**REQUIREMENT:**
I'd like the entries repeated exactly, without their pictures.

**RECORDS FOR THIS TASK:**
'''

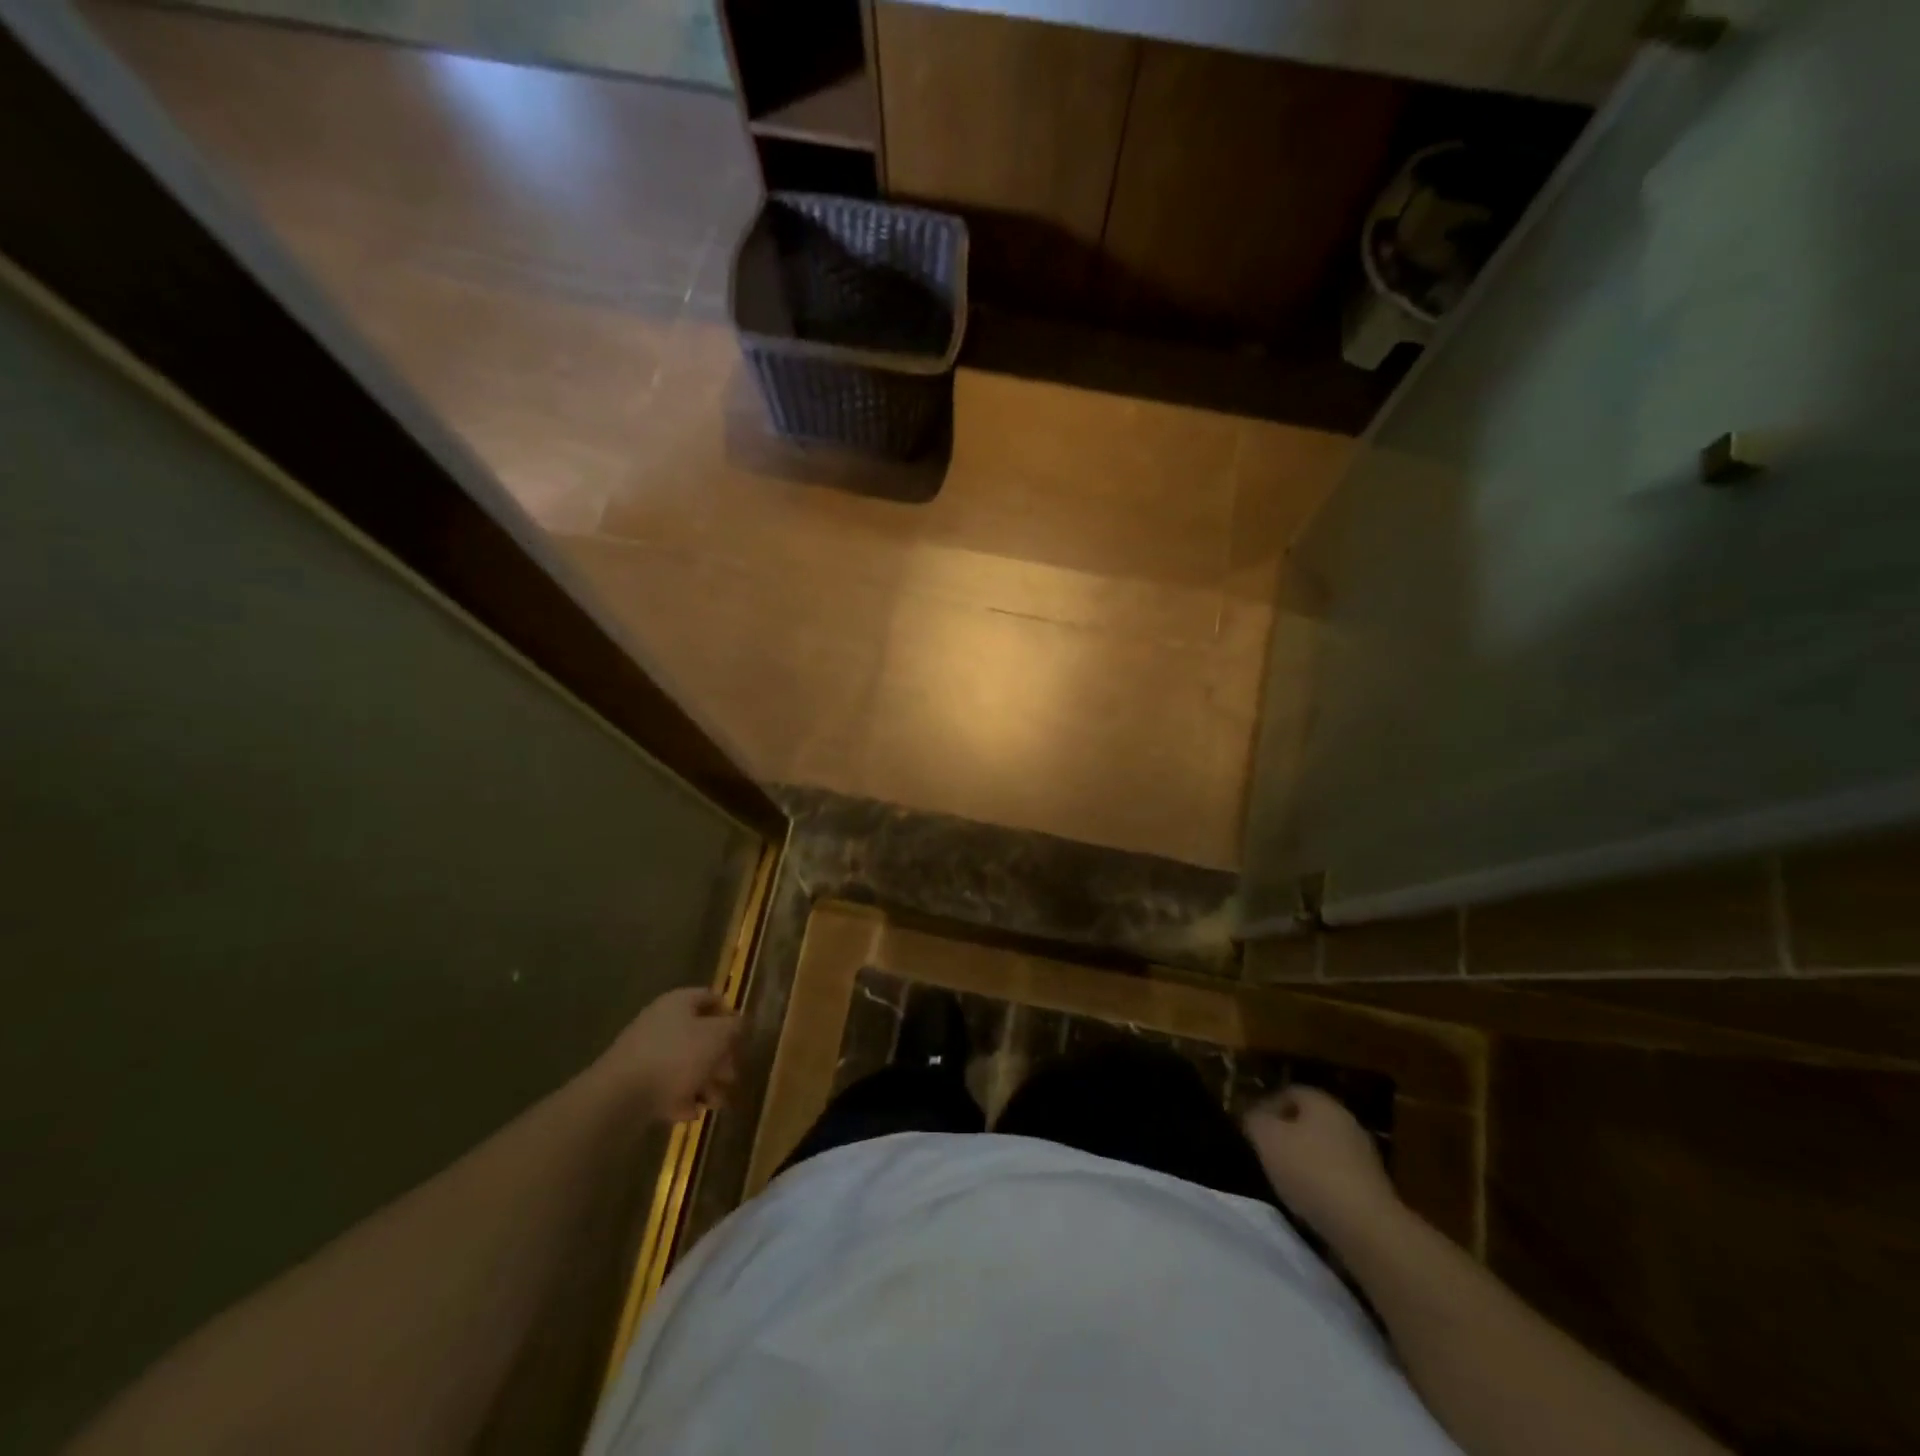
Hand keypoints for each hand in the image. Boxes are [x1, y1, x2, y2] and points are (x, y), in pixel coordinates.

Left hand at [597, 988, 740, 1121]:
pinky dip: (680, 1098)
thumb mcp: (717, 1037)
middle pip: (699, 1034)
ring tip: (715, 1103)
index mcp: (678, 1002)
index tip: (742, 1038)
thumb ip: (734, 1028)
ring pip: (685, 1063)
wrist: (619, 1098)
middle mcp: (661, 1022)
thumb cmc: (676, 1057)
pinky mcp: (634, 1081)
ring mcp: (645, 1052)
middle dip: (719, 1058)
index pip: (711, 998)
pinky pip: (665, 1085)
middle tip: (731, 1077)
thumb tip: (740, 1023)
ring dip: (704, 1082)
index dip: (730, 1015)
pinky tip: (689, 1113)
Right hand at [1243, 1085, 1400, 1240]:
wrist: (1366, 1227)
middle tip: (1264, 1152)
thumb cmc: (1310, 1171)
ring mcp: (1363, 1156)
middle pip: (1308, 1121)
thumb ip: (1254, 1120)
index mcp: (1322, 1103)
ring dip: (1303, 1161)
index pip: (1289, 1092)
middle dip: (1285, 1134)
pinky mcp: (1372, 1188)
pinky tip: (1308, 1202)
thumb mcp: (1267, 1139)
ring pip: (1322, 1149)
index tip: (1251, 1128)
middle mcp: (1346, 1122)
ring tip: (1283, 1181)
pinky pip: (1337, 1176)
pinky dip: (1320, 1184)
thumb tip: (1254, 1117)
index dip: (1266, 1105)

'''

**SOLVED EXERCISE:**
Hand keypoints for each hand in the image. Boxes are [x1, y1, x2, y2] and points are (x, y), in pixel coordinates.

Left hand at [597, 988, 740, 1121]:
pinky dip: (680, 1098)
thumb mcp: (717, 1037)
middle pip: (699, 1034)
ring tip: (715, 1103)
index mcp: (678, 1002)
index tip: (742, 1038)
thumb ip: (734, 1028)
ring pip: (685, 1063)
wrist: (619, 1098)
middle mcp: (661, 1022)
thumb cmc: (676, 1057)
pinky mcp: (634, 1081)
ring mcp: (645, 1052)
middle dip: (719, 1058)
index pip: (711, 998)
pinky pip: (665, 1085)
middle tip: (731, 1077)
thumb tip: (740, 1023)
ring dip: (704, 1082)
index dip: (730, 1015)
pinky tip: (689, 1113)
Right hand at [1243, 1085, 1400, 1240]:
wrist: (1366, 1227)
middle tip: (1264, 1152)
thumb cmc: (1310, 1171)
ring mcp: (1363, 1156)
middle pip: (1308, 1121)
thumb ip: (1254, 1120)
index mcp: (1322, 1103)
ring dip: (1303, 1161)
index pip: (1289, 1092)
middle dip: (1285, 1134)
pinky mcp: (1372, 1188)
pinky tip: (1308, 1202)
thumb mcp: (1267, 1139)
ring pip: (1322, 1149)
index tip: (1251, 1128)
middle mcp: (1346, 1122)
ring tip: (1283, 1181)
pinky pip: (1337, 1176)
pinky dip: (1320, 1184)
thumb tip: (1254, 1117)
index dip: (1266, 1105)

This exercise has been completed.